Salto (ou OTT) c’est un peu l’alliance consacrée de M6, France Télévisions et Tf1 désormais lancée, afin, principalement de contrecarrer Netflix, Amazon Prime, Disney et Apple aux contenus particulièrement attractifs.
Sauf que si l’on regarde des conditions d’élaboration du projet, celui se révèle plus périlleux que prévu.
Un échauffement de longue durée.
Le projet était en chantier depuis au moins le printemps 2018 et générait depuis lors quelques inquiétudes du côté de Molotov, principal concurrent mais également chez Free.
L’avantage principal du système ? : aucun engagement ne serait imposé à l’abonné et l’application serait disponible sur smartphone, tablette, via internet ou sur un poste de télévision classique, permettant un accès en live à l’ensemble des chaînes disponibles des trois groupes ainsi qu’aux services associés (replay, start over, etc …)
L’objectif avancé ? participer à la création télévisuelle en France comme en Europe.
Malgré l’enthousiasme que l’annonce devrait générer, il reste en suspend deux inconnues.
En terme de contenu, tout d’abord, la plateforme propose une offre d’environ 13 chaînes et permet l’accès aussi bien au direct qu’au contenu en streaming (cinéma, magazines d’information, journaux télévisés …) pour un prix qui n’est pas encore officiel mais qui devrait, selon l’annonce qui en est faite, défier toute concurrence.
Un tarif entrée de gamme environ 5€ moins cher que celui des abonnements identiques d’ores et déjà sur le marché, est avancé mais demeure pour le moment encore nébuleux.
Deuxième inconnue : la date de lancement, probablement fixée d’ici la fin de l’année ainsi que précisé par Delphine ERNOTTE pour France Télévisions.
A première vue, une alliance qui devrait encourager la création française et européenne, ce qui est, malgré tout, salué aujourd’hui après cette annonce.
Sauf que le projet ne séduit pas tout le monde. Et pour cause.
Un lancement considéré comme néfaste à court terme par la concurrence Free et Molotov.
Au premier rang des pourfendeurs du système, Free qui a adressé à l’Autorité de la concurrence, une lettre dont les termes n’ont pas manqué d’interpeler sur ce que l’opérateur considère l’émergence d’un véritable « cartel vis-à-vis des distributeurs ».

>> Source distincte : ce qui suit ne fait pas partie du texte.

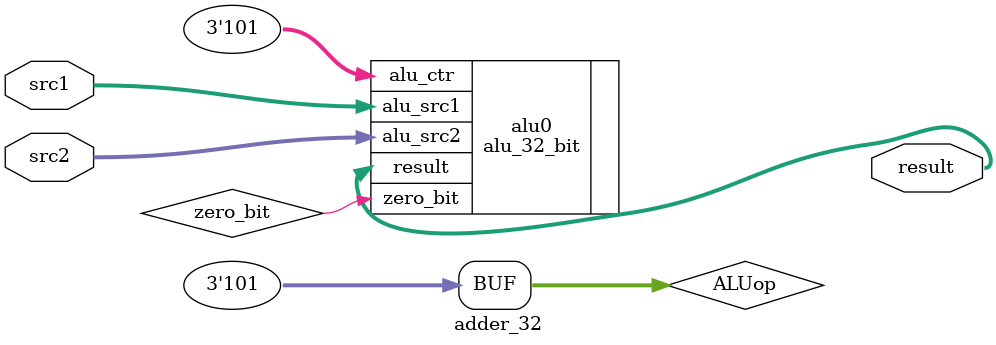
<source format=v>
module adder_32(
	output [31:0] result,
	input [31:0] src1,
	input [31:0] src2
);
	wire [2:0] ALUop;
	wire zero_bit;

	buf buf0(ALUop[0], 1'b1);
	buf buf1(ALUop[1], 1'b0);
	buf buf2(ALUop[2], 1'b1);

	alu_32_bit alu0(
		.result(result),
		.zero_bit(zero_bit),
		.alu_src1(src1),
		.alu_src2(src2),
		.alu_ctr(ALUop)
	);

endmodule

</source>
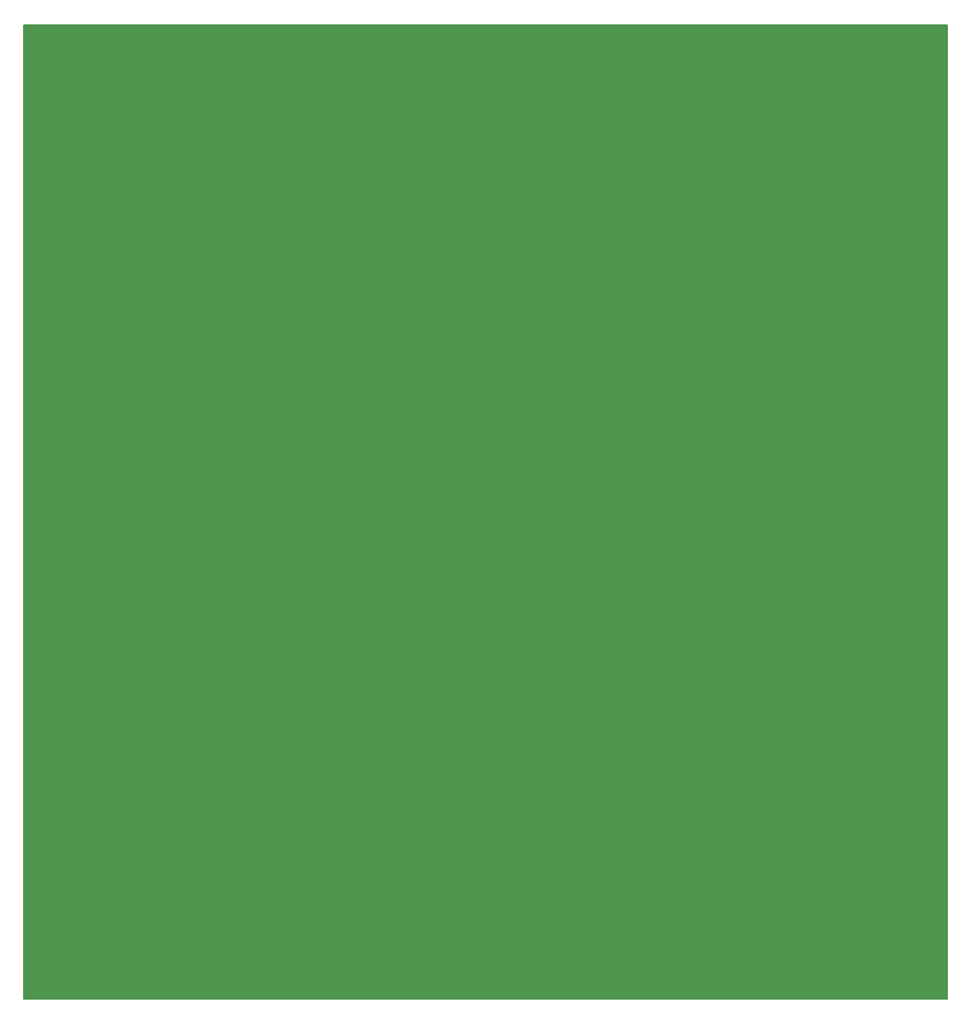
<source format=gbr>
%TF.GenerationSoftware,KiCad,Pcbnew,8.0.5*%
%TF.CreationDate,2025-03-22T15:17:24-07:00*%
%TF.ProjectId,TapOMatic_FrontPanel,5461704f-4d61-4746-9963-5f46726f6e74,rev?*%
%TF.SameCoordinates,Original*%
%TF.FileFunction,Copper,L1,Top*%
%TF.FilePolarity,Positive*%
%FSLAX46Y46*%
G04 Gerber Fmt 4.6, Leading zero omitted, Abs format (unit mm)*
G04 Created by KiCad (PCBNEW 8.0.5) date 2025-03-22 15:17:24*
%MOMM*%
%LPD*%
G01*
G04 APERTURE LIST*
%TA.AperFunction,NonConductor*%
%ADD10C,0.200000*%
%TD*%
G04 APERTURE END LIST*
D10*
X20000000Y-20000000D02*
X141920000Y-20000000D01*
X141920000Y-148500000D01*
X20000000Y-148500000D01*
X20000000Y-20000000D01*
%TA.AperFunction,NonConductor*%
G36*
X20000000Y-20000000D02*
G01*
X141920000Y-20000000D01*
X141920000Y-148500000D01*
X20000000Y-148500000D01*
X20000000Y-20000000D01*
G37*
%TD.AperFunction*%
M02*

</source>
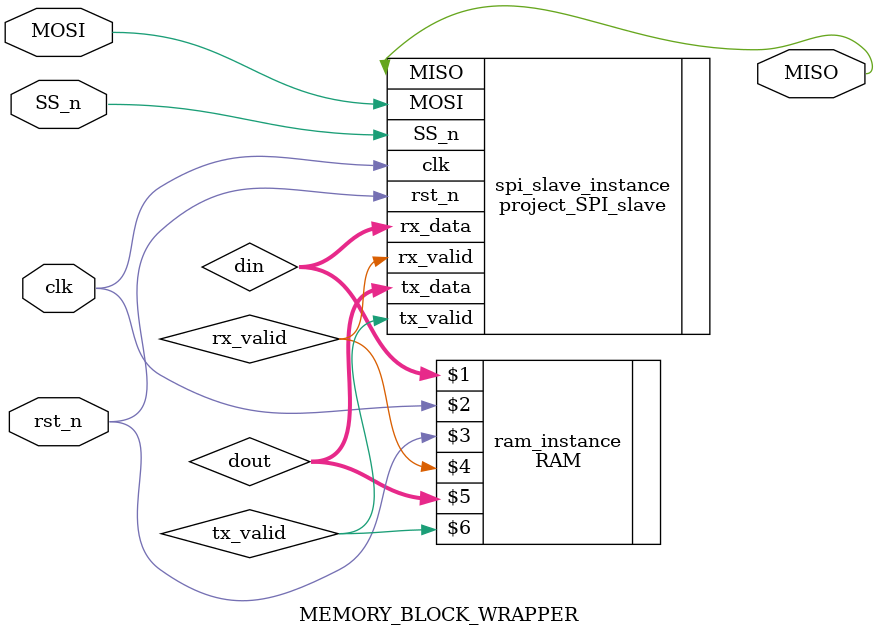
<source format=v>
module MEMORY_BLOCK_WRAPPER (
    MOSI,MISO,SS_n,clk,rst_n
);
input MOSI,SS_n,clk,rst_n;
output MISO;
wire clk,rst_n,rx_valid,tx_valid;
wire [9:0] din;
wire [7:0] dout;
RAM ram_instance (din,clk,rst_n,rx_valid,dout,tx_valid);
project_SPI_slave  spi_slave_instance (.MOSI(MOSI),.MISO(MISO),.SS_n(SS_n),.clk(clk),.rst_n(rst_n),.rx_valid(rx_valid),.rx_data(din),.tx_valid(tx_valid),.tx_data(dout));

    
endmodule
</source>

Pour mémoire, cela fait maintenant deux ans que Free TF1 et M6 se sont livrés à une bataille sans précédent ; l’opérateur refusant de se soumettre au versement des droits revendiqués, représentant une manne commerciale évaluée entre 45 et 50 millions d’euros par année pour TF1 et moitié moins pour M6.
Free voit dans la création de Salto, une situation de monopole non dissimulée, verrouillant « solidement l’accès aux chaînes françaises » en s’arrogeant environ 80% de l’audience.

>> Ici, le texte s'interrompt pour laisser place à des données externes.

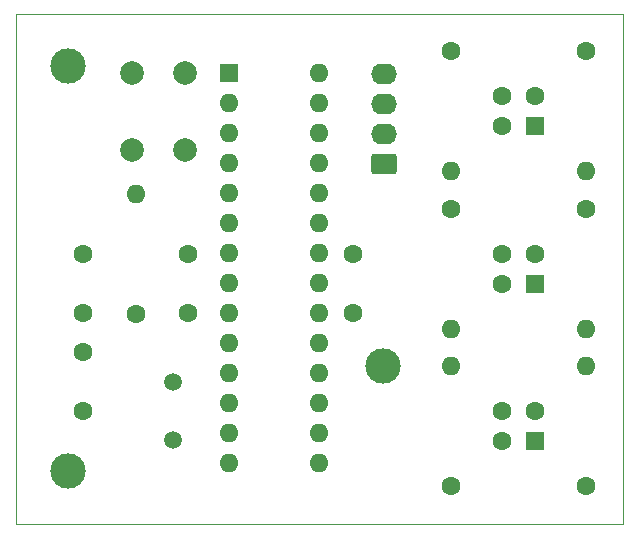
<source format=gbr>
%TF.GenerationSoftware,KiCad,Pcbnew,6.0.0*%
%TF.CreationDate,2022-01-08T16:14:39+01:00*%
%TF.ProjectId,line-tracking-sensor,6c696e65-2d74-4726-9163-6b696e672d73,0.1.0*%
%TF.SameCoordinates,Original*%
%TF.FileFunction,Soldermask,Top*%
%TF.FilePolarity,Negative*%
%FSLAX46Y46*%
G04 Gerber Fmt 4.6, Leading zero omitted, Abs format (unit mm)*
G04 Created by KiCad (PCBNEW 6.0.0) date 2022-01-08 16:14:39*
%MOMM*%
%LPD*%
G01*
G04 APERTURE LIST*
G04 Aperture macros list*
%AMRoundRect*
0 Rectangle with rounded corners*
0 $1 Rounding radius*
0 $2 $3 $4 $5 $6 $7 $8 $9 X,Y pos of 4 corners*
0 Add a 4 corners polygon primitive as box body*
4,1,4,$2,$3,$4,$5,$6,$7,$8,$9,$2,$3,0*
0 Add four circle primitives for the rounded corners*
1,1,$1+$1,$2,$3*
1,1,$1+$1,$4,$5*
1,1,$1+$1,$6,$7*
1,1,$1+$1,$8,$9*
0 Add four rect primitives between the rounded corners*
20,1,$1+$1,$2,$3,$4,$5,0*
20,1,$1+$1,$4,$5,$6,$7,0*
20,1,$1+$1,$6,$7,$8,$9,0*
20,1,$1+$1,$8,$9,$2,$3,0*%
G04 Aperture macros list end*
%TA.AperFunction,Profile*%
%ADD10C,0.100000*%
%TD*%
%ADD11C,1.600000*%
%ADD12RoundRect,0.249600X0.550400X0.550400X-0.550400X0.550400X-0.550400X-0.550400X0.550400X-0.550400X0*%
%ADD13C,3.000000*%
%ADD14C,1.500000*%
%ADD15R,1.600000X1.600000*%
%ADD16O,1.600000X1.600000*%
%ADD17C,2.000000*%
%ADD18RoundRect,0.250000X0.845000X-0.620000X0.845000X0.620000X-0.845000X0.620000X-0.845000X-0.620000X0*%
%ADD19O,2.190000X1.740000*%
G04 APERTURE END LIST*
D10*
X48577500Y-69850000D02*
X100012500Y-69850000D01*
X100012500Y-69850000D02*
X100012500Y-113030000D01*
X100012500Y-113030000D02*
X48577500Y-113030000D01*
X48577500Y-113030000D02*
X48577500Y-69850000D01*
D11*
%TO.C,U2*%
X89722500Y-106045000D03*
X89722500Y-103505000D03*
X92522500Y-103505000D03*
D12*
X92522500Y-106045000D03*
%TD*%
D13*
%TO.C,REF3*%
X53022500Y-74295000D03*
%TD*%
%TO.C,REF4*%
X53022500Y-108585000D03*
%TD*%
%TO.C,REF5*%
X79692500Y-99695000D03*
%TD*%
D14*
%TO.C,Y1*%
X61912500Y-105955000D03*
X61912500Y-101075000D03*
%TD*%
D12*
%TO.C,U4*%
X92522500Y-79375000D03*
D11*
X92522500Y-76835000D03*
X89722500Y-76835000D03*
X89722500Y-79375000D03*
%TD*%
%TO.C,U3*%
X89722500Y-92740000D03*
X89722500Y-90200000D03*
X92522500Y-90200000D03*
D12*
X92522500Y-92740000D03*
%TD*%
D15*
%TO.C,U1*%
X66587500Y-74915000D03*
D16*
X74207500Y-107935000D03*
X66587500Y-77455000D03*
X74207500Y-105395000D03*
X66587500Y-79995000D03*
X74207500Y-102855000D03*
X66587500Y-82535000D03*
X74207500Y-100315000D03*
X66587500Y-85075000D03*
X74207500Y-97775000D03*
X66587500Y-87615000D03*
X74207500Y-95235000D03*
X66587500Y-90155000D03*
X74207500Y-92695000D03*
X66587500Y-92695000D03*
X74207500Y-90155000D03*
X66587500Y-95235000D03*
X74207500Y-87615000D03*
X66587500Y-97775000D03*
X74207500Y-85075000D03*
X66587500Y-100315000D03*
X74207500Y-82535000D03*
X66587500Y-102855000D03*
X74207500Y-79995000D03*
X66587500Y-105395000D03*
X74207500Y-77455000D03*
X66587500Y-107935000D03*
X74207500Y-74915000D03*
%TD*%
D17*
%TO.C,SW1*%
X62892500Y-81355000D03*
X58392500Y-81355000D03*
X62892500Y-74855000D03*
X58392500Y-74855000D03*
%TD*%
D11*
%TO.C,R7*%
X96837500Y-73025000D03*
D16*
X96837500Y-83185000D03*
%TD*%
D11*
%TO.C,R6*%
X85407500Y-73025000D03*
D16*
X85407500Y-83185000D03*
%TD*%
D11*
%TO.C,R5*%
X96837500Y-86360000D03*
D16*
X96837500Y-96520000D03*
%TD*%
D11*
%TO.C,R4*%
X85407500Y-86360000D03*
D16*
X85407500Y-96520000D03*
%TD*%
D11*
%TO.C,R3*%
X96837500Y-109855000D03*
D16*
X96837500Y-99695000D03*
%TD*%
D11*
%TO.C,R2*%
X85407500Y-109855000D03*
D16*
X85407500Y-99695000D03*
%TD*%
D11*
%TO.C,R1*%
X58737500Y-95250000D03*
D16*
X58737500Y-85090000D03*
%TD*%
D18*
%TO.C,J1*%
X79712500Y-82550000D03*
D19*
X79712500Y-80010000D03*
X79712500Y-77470000D03*
X79712500Y-74930000D03*
%TD*%
D11*
%TO.C,C4*%
X54292500Y-103465000D03*
X54292500Y-98465000D03*
%TD*%
%TO.C,C3*%
X54292500Y-95210000D03*
X54292500Y-90210000D03*
%TD*%
%TO.C,C2*%
X63182500Y-90210000D03*
X63182500Y-95210000D03*
%TD*%
%TO.C,C1*%
X77152500Y-95210000D03*
X77152500Y-90210000D03*
%TD*%
M02*

</source>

Des garanties oui mais considérées comme factices.
Pour contrebalancer l’argument, TF1 et M6 s’engagent à garantir un accès non priorisé et à appliquer une politique de tarification qui laisse une place à la concurrence.
Autre détail : la création d’une société indépendante des structures d’ores et déjà existantes, à l’abri des actionnaires.
Garanties balayées d’un revers de la main par Free qui y voit un artifice supplémentaire le privant de toute négociation ultérieure mais également Molotov, plateforme particulièrement impactée par le lancement de Salto qui craint surtout à terme, des conséquences particulièrement néfastes sur les tarifications pratiquées, au détriment du consommateur voire l’abolition d’un accès à la télévision gratuit et pour tous.
Un avis qui ne peut qu’être unanime pour deux raisons objectives : Molotov est toujours en conflit ouvert avec TF1 qui n’a pas souhaité renouvelé le contrat de diffusion qui les liait et auquel la chaîne a mis un terme le 30 juin dernier et Xavier Niel ne s’est pas retiré de l’éventuel projet d’augmentation du capital de cette dernière société via son fonds d’investissement Kima Ventures NJJ.
Un enthousiasme modéré de la part de l’ensemble des acteurs concurrentiels.
Du côté des autres opérateurs, le sentiment est plus mitigé et la problématique principale soulevée demeure dans un lissage de la tarification, quelque soit l’opérateur et sans préjudice de quiconque.
Orange se veut rassurant, Bouygues feint d’ignorer la difficulté ce qui est peut surprenant vu qu’il s’agit d’une filiale appartenant au même groupe que TF1 et SFR ne commente pas, le Groupe de Patrick Drahi étant lui-même en situation délicate avec Free concernant la rémunération de BFM.
Autant d’écueils et d’a priori à surmonter pour Salto qui laisse planer une ombre hégémonique en engendrant situation particulièrement délicate en termes de concurrence et dont seul Netflix, fort de ses 5 millions d’abonnés, devrait se sortir réellement victorieux.